▶ _Set exercise_
Can you reproduce word for word everything from the first line of the rows down to the line containing "state / province: Binh Duong", with both of those lines included and nothing else?

--

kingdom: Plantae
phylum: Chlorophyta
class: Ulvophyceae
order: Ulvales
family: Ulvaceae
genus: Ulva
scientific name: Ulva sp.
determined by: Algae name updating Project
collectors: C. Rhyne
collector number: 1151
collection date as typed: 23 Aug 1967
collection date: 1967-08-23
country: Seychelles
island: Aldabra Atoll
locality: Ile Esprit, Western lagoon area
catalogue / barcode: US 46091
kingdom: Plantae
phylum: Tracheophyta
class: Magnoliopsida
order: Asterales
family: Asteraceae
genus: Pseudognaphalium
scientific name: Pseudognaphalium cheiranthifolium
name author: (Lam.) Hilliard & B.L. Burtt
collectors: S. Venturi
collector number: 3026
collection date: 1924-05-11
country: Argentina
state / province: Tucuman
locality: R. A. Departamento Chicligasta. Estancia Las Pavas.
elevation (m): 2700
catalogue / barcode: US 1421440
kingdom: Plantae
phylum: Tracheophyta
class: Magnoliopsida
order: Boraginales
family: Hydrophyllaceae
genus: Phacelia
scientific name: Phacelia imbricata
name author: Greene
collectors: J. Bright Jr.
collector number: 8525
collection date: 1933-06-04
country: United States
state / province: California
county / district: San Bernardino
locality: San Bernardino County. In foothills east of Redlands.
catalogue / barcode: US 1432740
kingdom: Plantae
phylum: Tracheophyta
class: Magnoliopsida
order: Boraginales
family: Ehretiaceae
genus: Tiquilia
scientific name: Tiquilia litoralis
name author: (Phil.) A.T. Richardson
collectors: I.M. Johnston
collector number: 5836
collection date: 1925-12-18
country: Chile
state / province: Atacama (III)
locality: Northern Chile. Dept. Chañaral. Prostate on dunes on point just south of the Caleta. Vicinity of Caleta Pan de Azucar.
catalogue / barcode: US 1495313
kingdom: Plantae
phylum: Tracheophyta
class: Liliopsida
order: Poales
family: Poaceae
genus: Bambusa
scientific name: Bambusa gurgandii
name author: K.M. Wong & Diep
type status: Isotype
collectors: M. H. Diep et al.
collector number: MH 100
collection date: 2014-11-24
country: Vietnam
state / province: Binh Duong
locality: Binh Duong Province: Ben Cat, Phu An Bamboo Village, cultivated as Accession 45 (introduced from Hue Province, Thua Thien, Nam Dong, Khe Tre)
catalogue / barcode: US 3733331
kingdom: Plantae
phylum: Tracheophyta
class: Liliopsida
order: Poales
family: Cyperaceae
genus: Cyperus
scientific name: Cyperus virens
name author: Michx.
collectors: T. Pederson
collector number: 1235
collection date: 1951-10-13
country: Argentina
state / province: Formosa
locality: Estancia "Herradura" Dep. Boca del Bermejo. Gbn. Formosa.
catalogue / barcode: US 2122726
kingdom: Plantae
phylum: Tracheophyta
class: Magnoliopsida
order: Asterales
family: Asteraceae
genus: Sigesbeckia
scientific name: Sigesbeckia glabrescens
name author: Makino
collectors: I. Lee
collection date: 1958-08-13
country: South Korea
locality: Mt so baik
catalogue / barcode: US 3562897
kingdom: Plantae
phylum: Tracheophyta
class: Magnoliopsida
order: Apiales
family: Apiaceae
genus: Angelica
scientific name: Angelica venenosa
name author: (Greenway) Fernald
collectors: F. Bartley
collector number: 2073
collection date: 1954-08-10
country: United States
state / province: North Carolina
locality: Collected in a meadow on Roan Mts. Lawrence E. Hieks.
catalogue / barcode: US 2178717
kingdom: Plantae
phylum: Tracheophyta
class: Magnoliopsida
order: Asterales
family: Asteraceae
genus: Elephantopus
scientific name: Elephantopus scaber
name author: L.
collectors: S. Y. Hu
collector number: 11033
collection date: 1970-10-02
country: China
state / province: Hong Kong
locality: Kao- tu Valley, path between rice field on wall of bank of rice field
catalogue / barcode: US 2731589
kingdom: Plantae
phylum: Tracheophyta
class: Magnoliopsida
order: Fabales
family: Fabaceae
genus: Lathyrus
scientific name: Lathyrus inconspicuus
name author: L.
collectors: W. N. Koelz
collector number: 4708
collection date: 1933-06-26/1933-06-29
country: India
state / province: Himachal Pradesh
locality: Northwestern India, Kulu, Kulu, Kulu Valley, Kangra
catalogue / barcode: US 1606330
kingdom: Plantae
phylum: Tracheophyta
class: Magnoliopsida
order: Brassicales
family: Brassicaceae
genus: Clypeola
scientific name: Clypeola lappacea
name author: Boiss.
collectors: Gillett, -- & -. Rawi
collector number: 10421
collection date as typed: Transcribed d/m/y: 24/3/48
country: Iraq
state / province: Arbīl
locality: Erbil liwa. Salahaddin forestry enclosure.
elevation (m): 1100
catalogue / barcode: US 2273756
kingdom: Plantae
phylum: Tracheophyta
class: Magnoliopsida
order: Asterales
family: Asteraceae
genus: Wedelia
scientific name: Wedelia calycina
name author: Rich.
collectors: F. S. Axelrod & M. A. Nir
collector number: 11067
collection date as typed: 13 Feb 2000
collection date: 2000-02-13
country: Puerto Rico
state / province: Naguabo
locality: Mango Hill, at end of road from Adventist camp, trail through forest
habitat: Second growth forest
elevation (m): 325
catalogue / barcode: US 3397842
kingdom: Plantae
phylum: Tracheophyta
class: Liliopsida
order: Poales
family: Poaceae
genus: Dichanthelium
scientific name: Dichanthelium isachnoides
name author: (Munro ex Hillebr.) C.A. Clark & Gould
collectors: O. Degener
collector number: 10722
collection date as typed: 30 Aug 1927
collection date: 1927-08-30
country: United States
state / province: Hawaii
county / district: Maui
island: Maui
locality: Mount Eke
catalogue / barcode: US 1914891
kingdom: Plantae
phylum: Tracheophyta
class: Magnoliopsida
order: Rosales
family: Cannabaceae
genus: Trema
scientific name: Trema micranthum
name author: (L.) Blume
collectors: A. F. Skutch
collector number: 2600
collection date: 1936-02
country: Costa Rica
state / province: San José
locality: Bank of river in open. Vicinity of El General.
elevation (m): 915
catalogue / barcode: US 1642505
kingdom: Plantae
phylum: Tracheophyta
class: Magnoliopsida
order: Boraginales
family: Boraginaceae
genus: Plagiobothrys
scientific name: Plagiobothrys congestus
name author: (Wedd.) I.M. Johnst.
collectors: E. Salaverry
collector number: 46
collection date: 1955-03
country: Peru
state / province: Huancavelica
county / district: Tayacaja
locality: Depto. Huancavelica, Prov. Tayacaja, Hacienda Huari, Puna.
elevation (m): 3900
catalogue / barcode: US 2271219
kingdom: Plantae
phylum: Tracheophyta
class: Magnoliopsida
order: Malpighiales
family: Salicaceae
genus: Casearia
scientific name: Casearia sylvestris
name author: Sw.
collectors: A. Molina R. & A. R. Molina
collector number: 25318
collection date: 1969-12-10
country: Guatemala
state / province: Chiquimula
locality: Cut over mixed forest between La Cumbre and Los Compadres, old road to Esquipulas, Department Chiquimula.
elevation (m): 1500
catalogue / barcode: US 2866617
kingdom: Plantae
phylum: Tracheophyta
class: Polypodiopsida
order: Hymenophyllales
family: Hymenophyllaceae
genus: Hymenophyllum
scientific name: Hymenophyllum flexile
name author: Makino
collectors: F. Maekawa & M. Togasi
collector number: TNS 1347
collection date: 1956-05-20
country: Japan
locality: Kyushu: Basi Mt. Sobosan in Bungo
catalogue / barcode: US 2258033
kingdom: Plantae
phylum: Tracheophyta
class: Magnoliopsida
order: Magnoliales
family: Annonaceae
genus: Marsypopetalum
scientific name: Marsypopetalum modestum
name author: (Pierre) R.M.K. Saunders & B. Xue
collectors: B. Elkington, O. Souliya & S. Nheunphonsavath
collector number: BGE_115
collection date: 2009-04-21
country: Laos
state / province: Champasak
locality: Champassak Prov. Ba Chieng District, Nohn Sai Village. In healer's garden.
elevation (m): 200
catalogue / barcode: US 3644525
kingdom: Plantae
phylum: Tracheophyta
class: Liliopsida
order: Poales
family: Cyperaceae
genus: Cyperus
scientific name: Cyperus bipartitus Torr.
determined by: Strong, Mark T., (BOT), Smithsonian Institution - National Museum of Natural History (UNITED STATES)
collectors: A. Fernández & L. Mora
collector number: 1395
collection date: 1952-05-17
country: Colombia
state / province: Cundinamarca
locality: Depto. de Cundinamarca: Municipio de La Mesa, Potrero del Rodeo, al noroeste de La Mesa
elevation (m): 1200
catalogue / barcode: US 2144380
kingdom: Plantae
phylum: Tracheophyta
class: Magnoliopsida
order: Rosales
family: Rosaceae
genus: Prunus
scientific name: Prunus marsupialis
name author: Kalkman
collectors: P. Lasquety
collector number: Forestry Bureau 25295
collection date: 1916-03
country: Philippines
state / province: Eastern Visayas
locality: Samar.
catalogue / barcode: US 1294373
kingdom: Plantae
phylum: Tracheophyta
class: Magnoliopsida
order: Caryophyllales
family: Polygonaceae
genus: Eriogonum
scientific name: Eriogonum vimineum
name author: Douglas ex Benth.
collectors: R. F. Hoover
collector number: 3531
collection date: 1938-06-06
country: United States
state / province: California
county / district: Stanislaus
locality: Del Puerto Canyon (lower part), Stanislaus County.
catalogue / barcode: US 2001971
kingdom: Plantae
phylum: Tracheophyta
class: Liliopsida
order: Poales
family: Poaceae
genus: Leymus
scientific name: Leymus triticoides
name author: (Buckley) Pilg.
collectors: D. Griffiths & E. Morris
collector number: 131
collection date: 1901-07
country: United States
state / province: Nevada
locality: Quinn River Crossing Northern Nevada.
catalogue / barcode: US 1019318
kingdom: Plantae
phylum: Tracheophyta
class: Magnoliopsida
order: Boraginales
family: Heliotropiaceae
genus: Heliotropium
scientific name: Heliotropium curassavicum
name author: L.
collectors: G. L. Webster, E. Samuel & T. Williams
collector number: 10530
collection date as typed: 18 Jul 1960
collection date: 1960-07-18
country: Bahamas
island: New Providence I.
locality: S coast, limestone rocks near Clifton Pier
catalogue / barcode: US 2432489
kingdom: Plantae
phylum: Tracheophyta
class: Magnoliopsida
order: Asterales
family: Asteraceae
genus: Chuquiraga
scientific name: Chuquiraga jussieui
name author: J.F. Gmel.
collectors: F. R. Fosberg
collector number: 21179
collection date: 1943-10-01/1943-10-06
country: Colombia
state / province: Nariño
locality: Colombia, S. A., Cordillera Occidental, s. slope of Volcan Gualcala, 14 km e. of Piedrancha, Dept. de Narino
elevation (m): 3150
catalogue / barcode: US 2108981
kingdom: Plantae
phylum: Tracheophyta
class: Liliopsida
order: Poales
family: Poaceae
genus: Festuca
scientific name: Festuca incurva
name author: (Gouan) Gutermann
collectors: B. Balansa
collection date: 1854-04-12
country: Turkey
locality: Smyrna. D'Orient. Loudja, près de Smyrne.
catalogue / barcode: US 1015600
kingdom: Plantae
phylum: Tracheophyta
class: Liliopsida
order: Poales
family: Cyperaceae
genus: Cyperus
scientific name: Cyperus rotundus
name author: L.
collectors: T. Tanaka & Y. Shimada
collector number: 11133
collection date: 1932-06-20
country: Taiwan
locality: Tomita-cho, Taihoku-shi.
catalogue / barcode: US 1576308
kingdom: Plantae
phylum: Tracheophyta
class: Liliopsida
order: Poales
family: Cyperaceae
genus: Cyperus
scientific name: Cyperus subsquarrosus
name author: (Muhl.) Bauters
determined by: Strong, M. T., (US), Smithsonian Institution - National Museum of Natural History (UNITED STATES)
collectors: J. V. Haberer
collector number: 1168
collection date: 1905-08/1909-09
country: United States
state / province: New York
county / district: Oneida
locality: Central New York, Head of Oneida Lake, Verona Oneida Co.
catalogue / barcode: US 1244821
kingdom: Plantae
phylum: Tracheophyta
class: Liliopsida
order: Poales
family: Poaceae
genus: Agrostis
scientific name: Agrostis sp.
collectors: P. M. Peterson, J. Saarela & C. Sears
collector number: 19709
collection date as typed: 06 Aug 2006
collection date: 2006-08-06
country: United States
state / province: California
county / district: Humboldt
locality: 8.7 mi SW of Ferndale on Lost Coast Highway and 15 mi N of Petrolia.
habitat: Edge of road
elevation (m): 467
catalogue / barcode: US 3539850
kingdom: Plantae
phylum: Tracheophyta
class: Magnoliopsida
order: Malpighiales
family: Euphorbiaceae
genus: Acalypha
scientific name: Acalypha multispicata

--

▶ _The response_
kingdom: Plantae
phylum: Chlorophyta
class: Ulvophyceae
order: Ulvales
family: Ulvaceae
genus: Ulva
scientific name: Ulva sp.
determined by: Algae name updating Project
collectors: C. Rhyne
collector number: 1151
collection date as typed: 23 Aug 1967
collection date: 1967-08-23
country: Seychelles
island: Aldabra Atoll
locality: Ile Esprit, Western lagoon area
catalogue / barcode: US 46091
kingdom: Plantae
phylum: Tracheophyta
class: Magnoliopsida
order: Asterales
family: Asteraceae
genus: Pseudognaphalium
scientific name: Pseudognaphalium cheiranthifolium
name author: (Lam.) Hilliard & B.L. Burtt
collectors: S. Venturi
collector number: 3026
collection date: 1924-05-11
country: Argentina
state / province: Tucuman
locality: R. A. Departamento Chicligasta. Estancia Las Pavas.
elevation (m): 2700
catalogue / barcode: US 1421440
kingdom: Plantae
phylum: Tracheophyta
class: Magnoliopsida
order: Boraginales
family: Hydrophyllaceae
genus: Phacelia
scientific name: Phacelia imbricata
name author: Greene
collectors: J. Bright Jr.
collector number: 8525
collection date: 1933-06-04
country: United States
state / province: California
county / district: San Bernardino
locality: San Bernardino County. In foothills east of Redlands.
catalogue / barcode: US 1432740
kingdom: Plantae
phylum: Tracheophyta
class: Magnoliopsida
order: Boraginales
family: Ehretiaceae
genus: Tiquilia
scientific name: Tiquilia litoralis
name author: (Phil.) A.T. Richardson
collectors: I.M. Johnston
collector number: 5836
collection date: 1925-12-18
country: Chile
state / province: Atacama (III)
locality: Northern Chile. Dept. Chañaral. Prostate on dunes on point just south of the Caleta. Vicinity of Caleta Pan de Azucar.
catalogue / barcode: US 1495313
kingdom: Plantae
phylum: Tracheophyta
class: Liliopsida
order: Poales
family: Poaceae
genus: Bambusa
scientific name: Bambusa gurgandii
name author: K.M. Wong & Diep
type status: Isotype
collectors: M. H. Diep et al.
collector number: MH 100
collection date: 2014-11-24
country: Vietnam
state / province: Binh Duong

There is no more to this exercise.